(EXTRACT PROVIDED)

# Problem With NTFS Format



## THElittleDEMON (May 23, 2011)

I have a 80 Gigabyte usb flash memory and i need to format it from exFAT to NTFS and when i tried to format it through windows xp , it say : Windows was unable to complete the format . So i searched on Google and find that Cmd Command : FORMAT G: /FS:NTFS but it couldn't format, it say that:

Microsoft Windows XP [Version 5.1.2600]
(C) Copyright 1985-2001 Microsoft Corp.

C:\Documents and Settings\THElittleDEMON>format g: /FS:NTFS
Insert new disk for drive G:
and press ENTER when ready...
The type of the file system is EXFAT.
The new file system is NTFS.
Verifying 79995M
Volume label (ENTER for none)? g
Creating file system structures.
The second NTFS boot sector is unwriteable.
Format failed.

C:\Documents and Settings\THElittleDEMON>


PLZ anyone have a solution to my problem or know what that mean { The second NTFS boot sector is unwriteable.
Format failed. }

  PLEASE anyone help me   ​


----------



## JimE (Apr 16, 2009)

(End EXTRACT PROVIDED)
(LISTED ENTRIES)

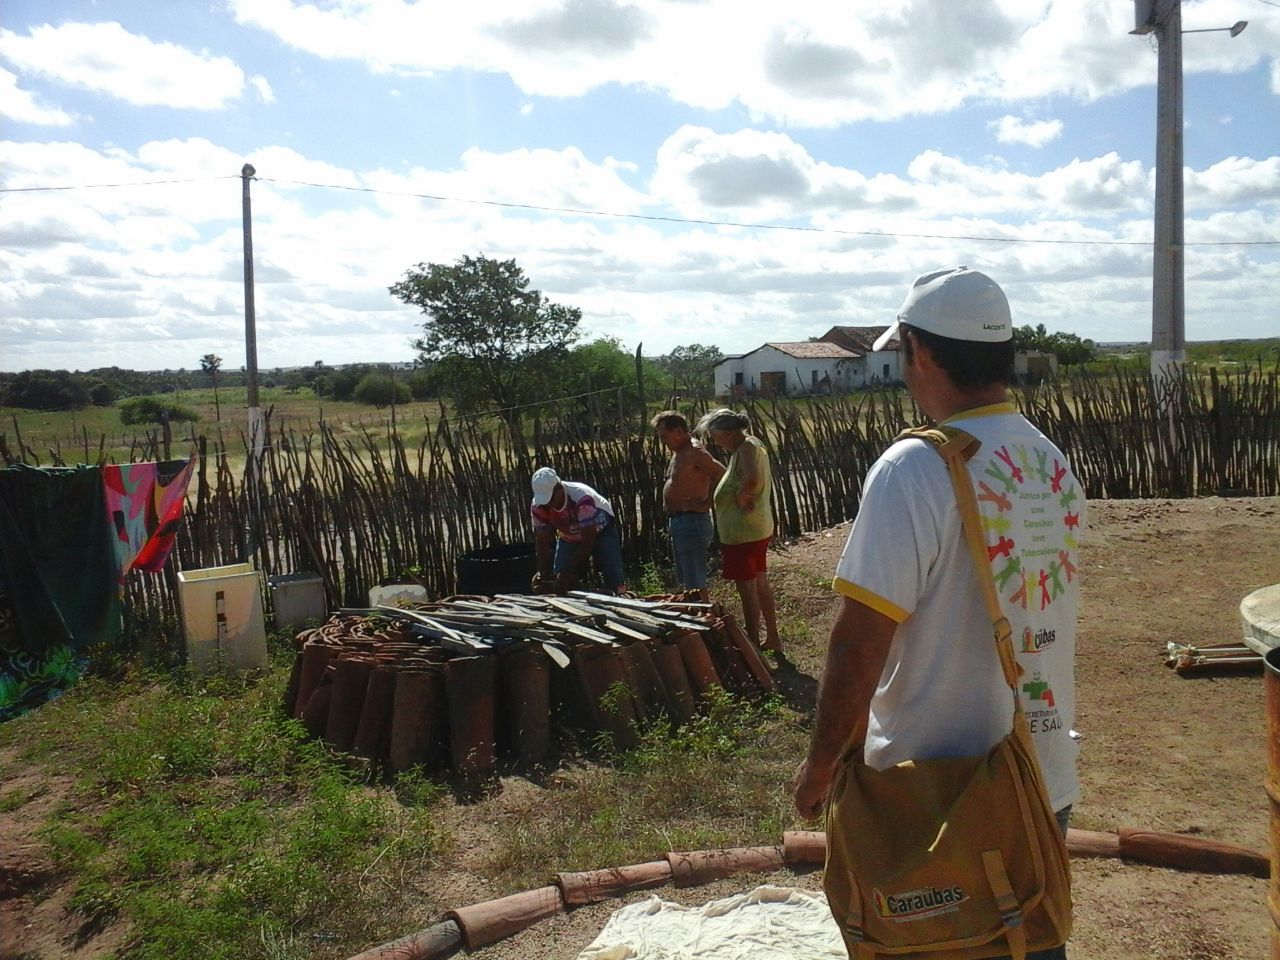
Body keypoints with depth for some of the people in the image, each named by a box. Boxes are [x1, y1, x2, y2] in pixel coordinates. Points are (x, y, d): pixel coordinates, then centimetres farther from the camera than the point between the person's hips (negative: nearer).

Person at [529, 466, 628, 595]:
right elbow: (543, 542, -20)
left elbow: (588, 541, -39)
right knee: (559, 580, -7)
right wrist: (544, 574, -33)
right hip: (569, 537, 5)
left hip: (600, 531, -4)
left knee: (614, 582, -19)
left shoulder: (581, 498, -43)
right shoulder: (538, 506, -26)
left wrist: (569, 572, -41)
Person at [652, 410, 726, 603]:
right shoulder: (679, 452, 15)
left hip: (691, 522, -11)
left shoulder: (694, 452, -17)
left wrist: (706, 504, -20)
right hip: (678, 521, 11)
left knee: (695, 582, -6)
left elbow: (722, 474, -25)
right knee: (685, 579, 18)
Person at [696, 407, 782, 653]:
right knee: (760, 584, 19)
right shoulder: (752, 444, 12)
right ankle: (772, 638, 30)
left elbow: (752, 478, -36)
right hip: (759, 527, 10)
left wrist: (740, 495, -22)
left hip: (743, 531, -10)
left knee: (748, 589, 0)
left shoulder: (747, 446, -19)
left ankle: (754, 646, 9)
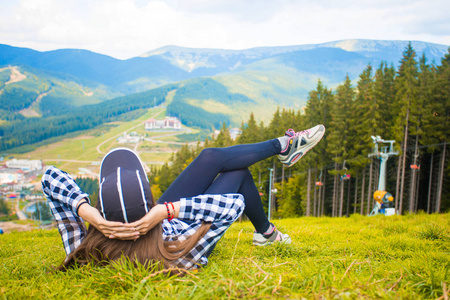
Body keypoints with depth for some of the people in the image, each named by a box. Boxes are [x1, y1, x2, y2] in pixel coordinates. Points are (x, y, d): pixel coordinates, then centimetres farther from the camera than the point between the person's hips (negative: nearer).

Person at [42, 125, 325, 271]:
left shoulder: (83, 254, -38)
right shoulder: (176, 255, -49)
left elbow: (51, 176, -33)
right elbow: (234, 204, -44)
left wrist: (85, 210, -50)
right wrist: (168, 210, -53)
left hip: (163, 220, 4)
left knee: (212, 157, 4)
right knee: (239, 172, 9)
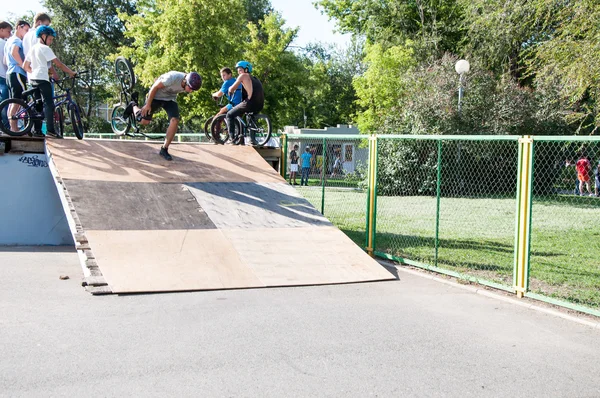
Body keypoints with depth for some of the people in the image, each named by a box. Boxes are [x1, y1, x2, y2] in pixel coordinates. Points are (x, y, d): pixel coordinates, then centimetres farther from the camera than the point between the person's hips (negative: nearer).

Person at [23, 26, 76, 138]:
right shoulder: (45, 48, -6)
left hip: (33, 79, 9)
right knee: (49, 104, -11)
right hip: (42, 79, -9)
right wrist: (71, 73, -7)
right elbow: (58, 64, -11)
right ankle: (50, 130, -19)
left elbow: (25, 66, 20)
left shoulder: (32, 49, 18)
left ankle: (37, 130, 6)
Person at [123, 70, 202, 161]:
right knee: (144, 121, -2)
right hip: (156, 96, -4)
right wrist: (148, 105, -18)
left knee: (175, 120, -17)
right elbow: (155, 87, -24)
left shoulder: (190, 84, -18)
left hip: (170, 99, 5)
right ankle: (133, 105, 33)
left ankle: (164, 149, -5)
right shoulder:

(End LISTED ENTRIES)

WORK INSTRUCTIONS:
**a)** Summarize the forum thread about formatting a flash drive to NTFS in two sentences.
**b)** Pick up the forum thread about formatting a flash drive to NTFS from where it stops.

ACTIVITY ANSWERS:
**a)** A user with an 80 GB USB flash drive wanted to reformat it from exFAT to NTFS, but Windows XP reported that it was unable to complete the format. Running the command FORMAT G: /FS:NTFS also failed with the message "The second NTFS boot sector is unwriteable," and the user asked for a fix or an explanation of that error.

**b)**
Try deleting the partition, create a new partition and then format.

Aside from that, try partitioning/formatting using the drive manufacturers disk tools.


----------



## THElittleDEMON (May 23, 2011)

i have tried that but it couldn't success Any another idea ?


----------



## LMiller7 (Jun 21, 2010)

If the drive manufacturers utility will not format the drive then the drive is likely bad and needs to be replaced. Flash drives are the least reliable of modern storage media and should not be trusted with long term storage of important data. Many people do this.

The error means that the formatting program was unable to write the second boot sector, often meaning the drive is defective.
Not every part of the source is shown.